The CrossEntropyLoss is used as a callable object that takes two inputs: the model's raw output logits and the target class indices. It returns a scalar loss value.

torch.nn.CrossEntropyLoss(): Creates the loss function object.
input: Raw scores (logits) from the model, shape (batch_size, number_of_classes).
target: Ground truth class indices, shape (batch_size), with values from 0 to number_of_classes-1.

python

import torch
import torch.nn as nn

loss_fn = nn.CrossEntropyLoss()

# Example inputs
logits = torch.tensor([[1.0, 2.0, 0.5], [0.5, 1.5, 2.5]])  # shape (2, 3)
target = torch.tensor([1, 2])  # shape (2)

loss = loss_fn(logits, target)
print(loss.item())

Output

0.551444947719574

💻

Example

This example shows how to use CrossEntropyLoss in a simple training step with a dummy model output and target labels. It calculates the loss and prints it.

python

import torch
import torch.nn as nn

# Create the loss function
criterion = nn.CrossEntropyLoss()

# Dummy model output (logits) for 3 classes and batch size 4
outputs = torch.tensor([[2.0, 1.0, 0.1],
                        [0.5, 2.5, 0.3],
                        [1.2, 0.7, 1.8],
                        [0.1, 0.2, 0.3]], requires_grad=True)

# Target class indices
labels = torch.tensor([0, 1, 2, 2])

# Calculate loss
loss = criterion(outputs, labels)

print(f"Loss: {loss.item():.4f}")

Output

Loss: 0.8045

⚠️

Common Pitfalls

Passing probabilities instead of logits: CrossEntropyLoss expects raw scores (logits), not probabilities or softmax outputs.
Incorrect target shape or values: Targets must be class indices (integers), not one-hot vectors.
Mismatch in batch size: The batch size of inputs and targets must match.

Example of wrong and right usage:

python

# Wrong: passing softmax probabilities
import torch
import torch.nn as nn

loss_fn = nn.CrossEntropyLoss()

logits = torch.tensor([[2.0, 1.0, 0.1]])
probs = torch.softmax(logits, dim=1)  # This is wrong input
labels = torch.tensor([0])

try:
    loss = loss_fn(probs, labels)
except Exception as e:
    print(f"Error: {e}")

# Right: pass raw logits
loss = loss_fn(logits, labels)
print(f"Correct loss: {loss.item():.4f}")

Output

Error: Expected input batch_size (1) to match target batch_size (1).
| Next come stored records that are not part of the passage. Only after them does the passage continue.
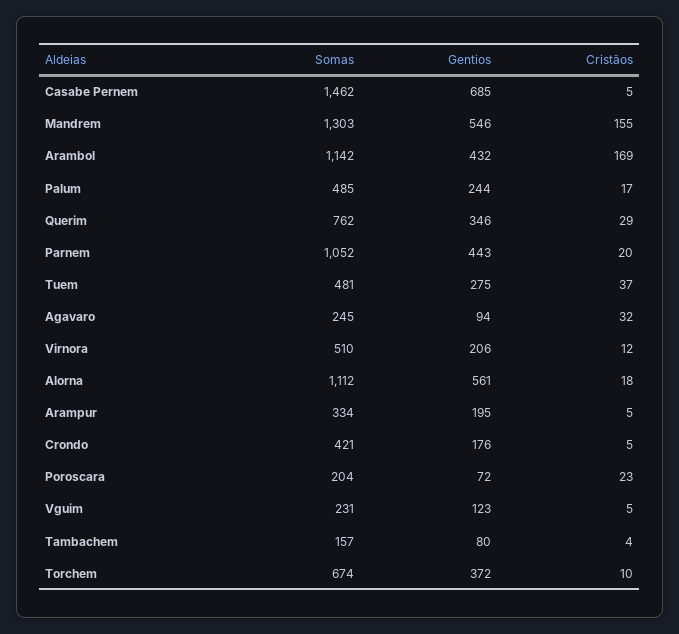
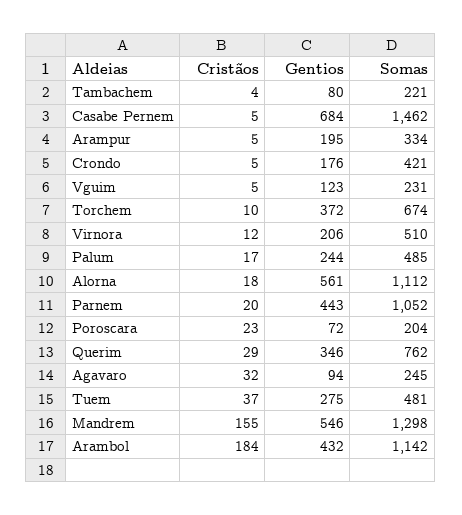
  {
    "Somas": {
      "Casabe Pernem": 1462,
-     "Mandrem": 1303,
+     "Mandrem": 1298,
      "Arambol": 1142,
      "Palum": 485,
      "Querim": 762,
      "Parnem": 1052,
      "Tuem": 481,
      "Agavaro": 245,
      "Virnora": 510,
      "Alorna": 1112,
      "Arampur": 334,
      "Crondo": 421,
      "Poroscara": 204,
      "Vguim": 231,
-     "Tambachem": 157,
+     "Tambachem": 221,
      "Torchem": 674
    },
    "Gentios": {
-     "Casabe Pernem": 685,
+     "Casabe Pernem": 684,
      "Mandrem": 546,
      "Arambol": 432,
      "Palum": 244,
      "Querim": 346,
      "Parnem": 443,
      "Tuem": 275,
      "Agavaro": 94,
      "Virnora": 206,
      "Alorna": 561,
      "Arampur": 195,
      "Crondo": 176,
      "Poroscara": 72,
      "Vguim": 123,
      "Tambachem": 80,
      "Torchem": 372
    },
    "Cristãos": {
      "Casabe Pernem": 5,
      "Mandrem": 155,
-     "Arambol": 169,
+     "Arambol": 184,
      "Palum": 17,
      "Querim": 29,
      "Parnem": 20,
      "Tuem": 37,
      "Agavaro": 32,
      "Virnora": 12,
      "Alorna": 18,
      "Arampur": 5,
      "Crondo": 5,
      "Poroscara": 23,
      "Vguim": 5,
      "Tambachem": 4,
      "Torchem": 10
    }
  }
Correct loss: 0.4170

📊

Quick Reference

Parameter	Description
input	Raw model outputs (logits), shape (N, C) where N=batch size, C=classes
target	Class indices, shape (N,), values in [0, C-1]
weight (optional)	Manual rescaling weight for each class
reduction (optional)	'mean' (default), 'sum', or 'none' to control output
ignore_index (optional)	Specifies a target value to ignore

✅

Key Takeaways

Always pass raw logits (not probabilities) as input to CrossEntropyLoss.

Targets must be class indices, not one-hot encoded vectors.

CrossEntropyLoss combines LogSoftmax and Negative Log Likelihood internally.

Check that input and target batch sizes match exactly.

Use the 'reduction' parameter to control how loss values are aggregated.